Algo le ha pasado con la elección de Raúl López que, curiosamente, milita en el Khimki que Scariolo entrena. ¿Cuando lo llamó estaba seguro de que López era la mejor opción o, por un momento, temió que si no entraba en el equipo alguien se removería incómodo en el equipo ruso y le pediría responsabilidades por tener a un tío en la plantilla del club y no llamarlo para la selección de su país? 

Esta es una de las muchas razones que hay para no tener un seleccionador nacional que se pluriemplea. 

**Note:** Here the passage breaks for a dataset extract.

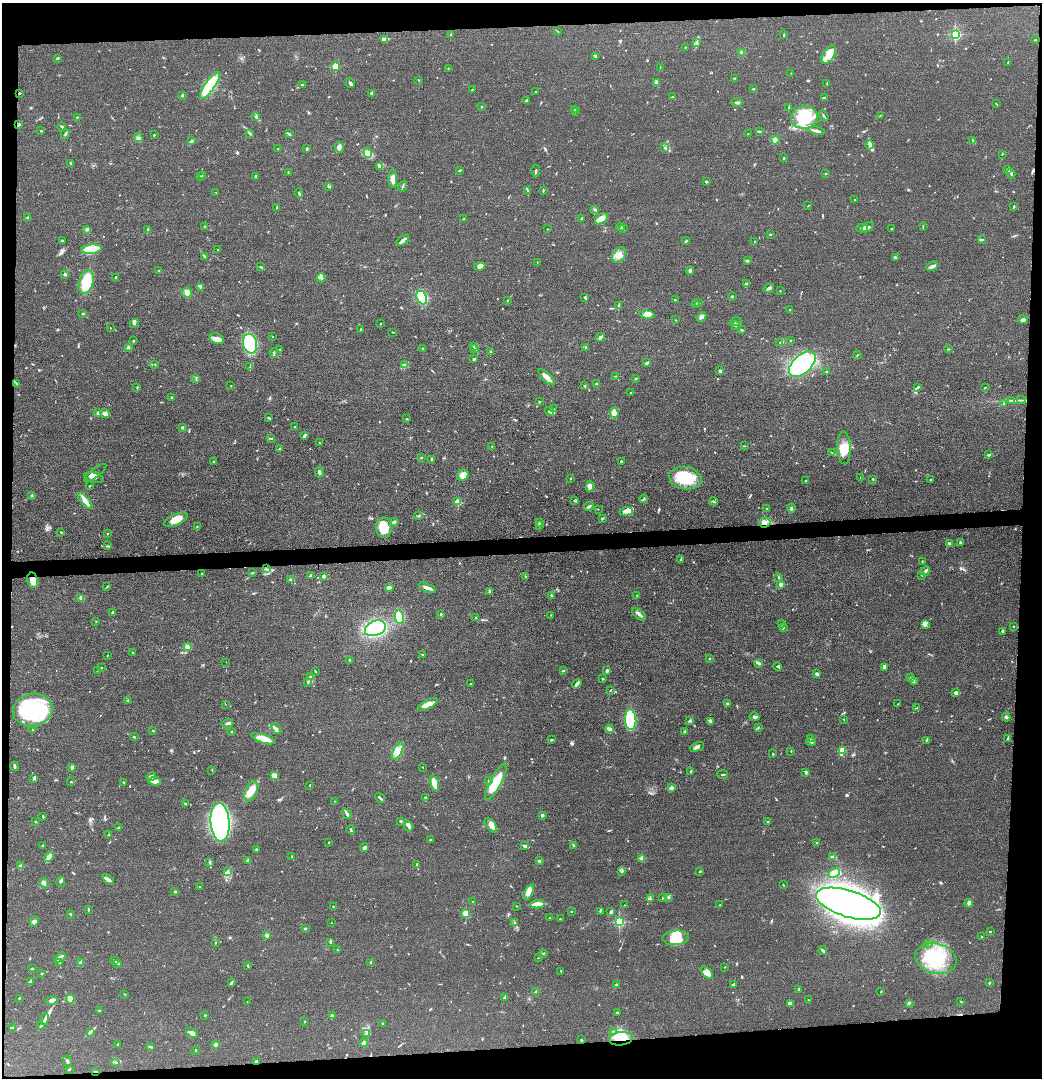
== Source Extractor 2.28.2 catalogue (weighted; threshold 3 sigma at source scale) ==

Pero, sin duda, el mejor momento de Scariolo ha sido el de mantener a Ricky Rubio en cancha aunque, por ejemplo, al jugador del Barça se le hubiera desprendido accidentalmente una pierna. Ha dado la sensación de que el base tenía que estar imperiosamente en la cancha pese a que ha demostrado que estaba acelerado y fuera de sitio, que actuaba por convicciones internas que le empujaban a marchar sobre la defensa del otro equipo en todo momento para intentar la bandeja. Una y otra vez. Inasequible. Acumulando un fallo tras otro...¿Cómo es posible que Scariolo tuviera jugadas de pizarra en las que Rubio, que no es muy buen tirador por ser un base nato, se la jugaba de tres? ¿Quería un tío que pudiera dirigir y tirar? ¿Por qué no ha tirado de Llul o de San Emeterio? 

Scariolo se ha encerrado en un mantra siniestro que La Sexta ha recogido con intensidad y que era este: "Ricky-Navarro-Ricky-Navarro-Ricky-Navarro". Hasta la nausea. Regalando protagonismo a una pareja que no ha funcionado bien. Nunca. Por si no se han dado cuenta Victor Claver también ha ido a este Mundial pese a que casi no le hemos visto. Las razones por las cuales Scariolo ha llevado a Claver al Europeo y al Mundial para que no sume ni treinta minutos entre las dos competiciones es algo que queda para la extraña noción que Scariolo tiene de lo que vale y no vale...podía haber llevado a Suarez o haber confiado en cualquier jugador. Da la sensación de que prefiere amargarlo.

Como amargo ha sido ver que este equipo carece de dirección desde el banquillo o, lo que es peor, el plantel de jugadores parece pasarse por el forro al propio entrenador (ya ocurrió en el anterior Europeo) y hacer las cosas como sabe hacerlas. No es de extrañar que los únicos chispazos de talento sean jugadas sencillas de esas que aprendes nada más comenzar a jugar a esto y que se haya visto un absoluto descontrol en cancha y cierta lentitud a la hora de leer la defensa y el ataque de los contrarios. Sin nadie a los mandos se ha notado que Navarro se ha puesto de cuando en cuando los galones de entrenador y ha tenido que organizar el caos e informar a los compañeros por donde iban los tiros. Un asco.

Si en el anterior mundial fuimos famosos por nuestro BA-LON-CES-TO (aquella coletilla casi de colegio con la que Pepu Hernández nos ilustró sobre el verdadero caracter de este deporte de E-QUI-PO) hoy un tío con gomina lo ha asesinado a la vista de un porrón de espectadores sumiéndonos en la debacle más absurda, arrastrando a todo un colectivo hacia su propia ignorancia.

No está mal perder si aprendemos la lección de que es mentira que la derrota se decida en el último segundo porque, en realidad, nos lo estábamos ganando a pulso. Volvamos a lo básico, entonemos una oración a los altares de la canasta y roguemos por una vuelta al basket de siempre....como se suele decir en estos casos: ¡Al Contraataqueeeeeeeeeeeee!

PD: Por cierto, no me quiero olvidar de ese personaje llamado José Luis Sáez, Presidente de la Federación Española de Baloncesto, que es el culpable de el nombramiento de Scariolo, del despido de Pepu Hernández lamentables actos que lo hicieron conocido. A este dirigente tan español (mandón, autoritario y caprichoso) le debemos gran parte de esta catástrofe. Desde el fondo de mi hoy negro corazón gracias por haberme quedado sin entretenimiento.